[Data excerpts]

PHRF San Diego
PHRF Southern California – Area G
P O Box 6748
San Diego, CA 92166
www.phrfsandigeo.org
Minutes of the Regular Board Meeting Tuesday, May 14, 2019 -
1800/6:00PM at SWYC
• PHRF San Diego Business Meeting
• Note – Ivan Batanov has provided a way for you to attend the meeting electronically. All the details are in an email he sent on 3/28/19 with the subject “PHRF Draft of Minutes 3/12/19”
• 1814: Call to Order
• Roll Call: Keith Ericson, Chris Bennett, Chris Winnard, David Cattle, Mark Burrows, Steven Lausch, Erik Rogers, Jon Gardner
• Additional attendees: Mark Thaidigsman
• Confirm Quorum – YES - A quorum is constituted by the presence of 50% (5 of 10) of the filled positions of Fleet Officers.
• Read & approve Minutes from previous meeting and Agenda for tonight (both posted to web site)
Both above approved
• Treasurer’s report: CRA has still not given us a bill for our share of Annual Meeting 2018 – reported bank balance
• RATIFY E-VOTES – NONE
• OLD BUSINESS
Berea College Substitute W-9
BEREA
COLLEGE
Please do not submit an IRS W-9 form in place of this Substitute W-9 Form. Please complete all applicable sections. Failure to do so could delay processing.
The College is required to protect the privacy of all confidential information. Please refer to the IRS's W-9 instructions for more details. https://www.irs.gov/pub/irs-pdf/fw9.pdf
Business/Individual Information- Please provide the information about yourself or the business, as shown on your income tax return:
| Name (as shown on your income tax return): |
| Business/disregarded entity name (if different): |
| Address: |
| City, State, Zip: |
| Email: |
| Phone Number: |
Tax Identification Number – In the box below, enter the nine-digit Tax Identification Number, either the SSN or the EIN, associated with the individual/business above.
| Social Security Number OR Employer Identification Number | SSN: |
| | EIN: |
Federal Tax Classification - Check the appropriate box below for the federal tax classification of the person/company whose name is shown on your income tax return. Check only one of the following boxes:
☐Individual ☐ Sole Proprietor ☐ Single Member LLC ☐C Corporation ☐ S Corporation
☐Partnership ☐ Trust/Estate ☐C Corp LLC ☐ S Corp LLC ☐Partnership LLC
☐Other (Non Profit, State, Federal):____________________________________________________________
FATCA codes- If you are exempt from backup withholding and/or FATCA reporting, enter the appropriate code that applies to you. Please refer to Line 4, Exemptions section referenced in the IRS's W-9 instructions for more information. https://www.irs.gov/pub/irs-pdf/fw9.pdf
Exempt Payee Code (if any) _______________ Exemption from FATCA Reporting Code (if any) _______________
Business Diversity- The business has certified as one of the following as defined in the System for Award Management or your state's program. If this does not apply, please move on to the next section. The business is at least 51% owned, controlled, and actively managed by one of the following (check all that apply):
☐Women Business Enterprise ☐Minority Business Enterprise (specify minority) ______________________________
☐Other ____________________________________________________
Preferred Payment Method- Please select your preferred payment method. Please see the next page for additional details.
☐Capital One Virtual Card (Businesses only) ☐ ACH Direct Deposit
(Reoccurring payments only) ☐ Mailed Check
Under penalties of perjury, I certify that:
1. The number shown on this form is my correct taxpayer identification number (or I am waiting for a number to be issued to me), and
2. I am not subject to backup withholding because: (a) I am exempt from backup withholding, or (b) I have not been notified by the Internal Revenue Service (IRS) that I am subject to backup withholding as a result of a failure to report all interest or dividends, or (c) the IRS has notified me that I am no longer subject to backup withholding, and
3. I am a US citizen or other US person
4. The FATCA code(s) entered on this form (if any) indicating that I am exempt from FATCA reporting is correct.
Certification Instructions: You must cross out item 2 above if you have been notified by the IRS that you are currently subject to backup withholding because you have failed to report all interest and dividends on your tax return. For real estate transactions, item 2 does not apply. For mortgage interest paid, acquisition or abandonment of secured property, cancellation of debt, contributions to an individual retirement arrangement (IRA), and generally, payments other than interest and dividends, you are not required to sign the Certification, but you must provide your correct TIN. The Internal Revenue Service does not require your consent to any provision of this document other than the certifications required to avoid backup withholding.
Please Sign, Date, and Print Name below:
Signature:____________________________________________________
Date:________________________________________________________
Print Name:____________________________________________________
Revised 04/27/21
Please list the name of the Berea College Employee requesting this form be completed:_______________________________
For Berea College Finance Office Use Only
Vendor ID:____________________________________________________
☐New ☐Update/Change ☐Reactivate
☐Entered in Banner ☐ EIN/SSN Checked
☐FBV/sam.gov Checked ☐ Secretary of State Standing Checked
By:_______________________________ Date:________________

> _YOUR OBJECTIVE_: Restate the records above verbatim, omitting no line.

> _ANSWER BOX_:
PHRF San Diego
PHRF Southern California – Area G
P O Box 6748
San Diego, CA 92166
www.phrfsandigeo.org
Minutes of the Regular Board Meeting Tuesday, May 14, 2019 -
1800/6:00PM at SWYC
• PHRF San Diego Business Meeting
• Note – Ivan Batanov has provided a way for you to attend the meeting electronically. All the details are in an email he sent on 3/28/19 with the subject “PHRF Draft of Minutes 3/12/19”
• 1814: Call to Order
• Roll Call: Keith Ericson, Chris Bennett, Chris Winnard, David Cattle, Mark Burrows, Steven Lausch, Erik Rogers, Jon Gardner
• Additional attendees: Mark Thaidigsman
• Confirm Quorum – YES - A quorum is constituted by the presence of 50% (5 of 10) of the filled positions of Fleet Officers.
• Read & approve Minutes from previous meeting and Agenda for tonight (both posted to web site)
Both above approved
• Treasurer’s report: CRA has still not given us a bill for our share of Annual Meeting 2018 – reported bank balance
• RATIFY E-VOTES – NONE
• OLD BUSINESS
Berea College Substitute W-9
BEREA
COLLEGE
Please do not submit an IRS W-9 form in place of this Substitute W-9 Form. Please complete all applicable sections. Failure to do so could delay processing.
The College is required to protect the privacy of all confidential information. Please refer to the IRS's W-9 instructions for more details. https://www.irs.gov/pub/irs-pdf/fw9.pdf
Business/Individual Information- Please provide the information about yourself or the business, as shown on your income tax return:
| Name (as shown on your income tax return): |
| Business/disregarded entity name (if different): |
| Address: |
| City, State, Zip: |
| Email: |
| Phone Number: |
Tax Identification Number – In the box below, enter the nine-digit Tax Identification Number, either the SSN or the EIN, associated with the individual/business above.
| Social Security Number OR Employer Identification Number | SSN: |
| | EIN: |
Federal Tax Classification - Check the appropriate box below for the federal tax classification of the person/company whose name is shown on your income tax return. Check only one of the following boxes:
☐Individual ☐ Sole Proprietor ☐ Single Member LLC ☐C Corporation ☐ S Corporation
☐Partnership ☐ Trust/Estate ☐C Corp LLC ☐ S Corp LLC ☐Partnership LLC
☐Other (Non Profit, State, Federal):____________________________________________________________
FATCA codes- If you are exempt from backup withholding and/or FATCA reporting, enter the appropriate code that applies to you. Please refer to Line 4, Exemptions section referenced in the IRS's W-9 instructions for more information. https://www.irs.gov/pub/irs-pdf/fw9.pdf
Exempt Payee Code (if any) _______________ Exemption from FATCA Reporting Code (if any) _______________
Business Diversity- The business has certified as one of the following as defined in the System for Award Management or your state's program. If this does not apply, please move on to the next section. The business is at least 51% owned, controlled, and actively managed by one of the following (check all that apply):
☐Women Business Enterprise ☐Minority Business Enterprise (specify minority) ______________________________
☐Other ____________________________________________________
Preferred Payment Method- Please select your preferred payment method. Please see the next page for additional details.
☐Capital One Virtual Card (Businesses only) ☐ ACH Direct Deposit
(Reoccurring payments only) ☐ Mailed Check
Under penalties of perjury, I certify that:
1. The number shown on this form is my correct taxpayer identification number (or I am waiting for a number to be issued to me), and
2. I am not subject to backup withholding because: (a) I am exempt from backup withholding, or (b) I have not been notified by the Internal Revenue Service (IRS) that I am subject to backup withholding as a result of a failure to report all interest or dividends, or (c) the IRS has notified me that I am no longer subject to backup withholding, and
3. I am a US citizen or other US person
4. The FATCA code(s) entered on this form (if any) indicating that I am exempt from FATCA reporting is correct.
Certification Instructions: You must cross out item 2 above if you have been notified by the IRS that you are currently subject to backup withholding because you have failed to report all interest and dividends on your tax return. For real estate transactions, item 2 does not apply. For mortgage interest paid, acquisition or abandonment of secured property, cancellation of debt, contributions to an individual retirement arrangement (IRA), and generally, payments other than interest and dividends, you are not required to sign the Certification, but you must provide your correct TIN. The Internal Revenue Service does not require your consent to any provision of this document other than the certifications required to avoid backup withholding.
Please Sign, Date, and Print Name below:
Signature:____________________________________________________
Date:________________________________________________________
Print Name:____________________________________________________
Revised 04/27/21
Please list the name of the Berea College Employee requesting this form be completed:_______________________________
For Berea College Finance Office Use Only
Vendor ID:____________________________________________________
☐New ☐Update/Change ☐Reactivate
☐Entered in Banner ☐ EIN/SSN Checked
☐FBV/sam.gov Checked ☐ Secretary of State Standing Checked
By:_______________________________ Date:________________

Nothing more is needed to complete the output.